Taxation Perspectives from Large Language Models: A Case Study on Additional Tax Penalties
Eunkyung Choi, Young Jin Suh, Hun Park, Wonseok Hwang
TL;DR
This paper introduces PLAT, a benchmark of 50 Korean precedents to evaluate LLMs on the justifiability of additional tax penalties, a topic that requires deep legal understanding beyond statute application. It demonstrates that vanilla LLMs perform modestly, with best results around $F_1$ = 0.75, and reveals specific reasoning blind spots such as handling conflicts between tax authority opinions and legitimate expectations. The authors show that retrieval augmentation, self-reasoning, and multi-agent collaboration with defined roles can boost performance by up to about 11% in $F_1$, especially on harder cases, though combining all features yields limited extra gain.
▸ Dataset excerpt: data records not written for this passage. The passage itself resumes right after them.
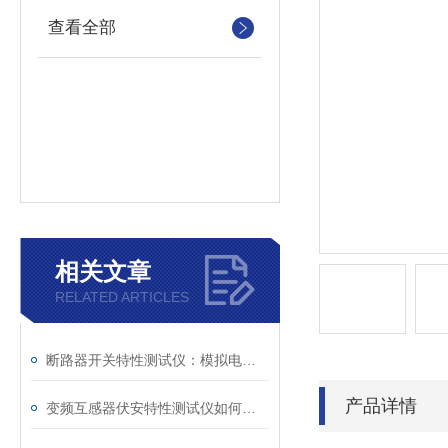
查看全部
相关文章
RELATED ARTICLES
断路器开关特性测试仪：模拟电网特性诊断故障
产品详情
变频互感器伏安特性测试仪如何解决传统设备痛点？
The dataset, available in Korean and English under CC BY-NC, provides a challenging resource for advancing tax law reasoning in LLMs and highlights the potential of agent-based approaches for complex legal tasks.
Abstract
How capable are large language models (LLMs) in the domain of taxation? Although numerous studies have explored the legal domain in general, research dedicated to taxation remain scarce. Moreover, the datasets used in these studies are either simplified, failing to reflect the real-world complexities, or unavailable as open source. To address this gap, we introduce PLAT, a new benchmark designed to assess the ability of LLMs to predict the legitimacy of additional tax penalties. PLAT is constructed to evaluate LLMs' understanding of tax law, particularly in cases where resolving the issue requires more than just applying related statutes. Our experiments with six LLMs reveal that their baseline capabilities are limited, especially when dealing with conflicting issues that demand a comprehensive understanding. However, we found that enabling retrieval, self-reasoning, and discussion among multiple agents with specific role assignments, this limitation can be mitigated.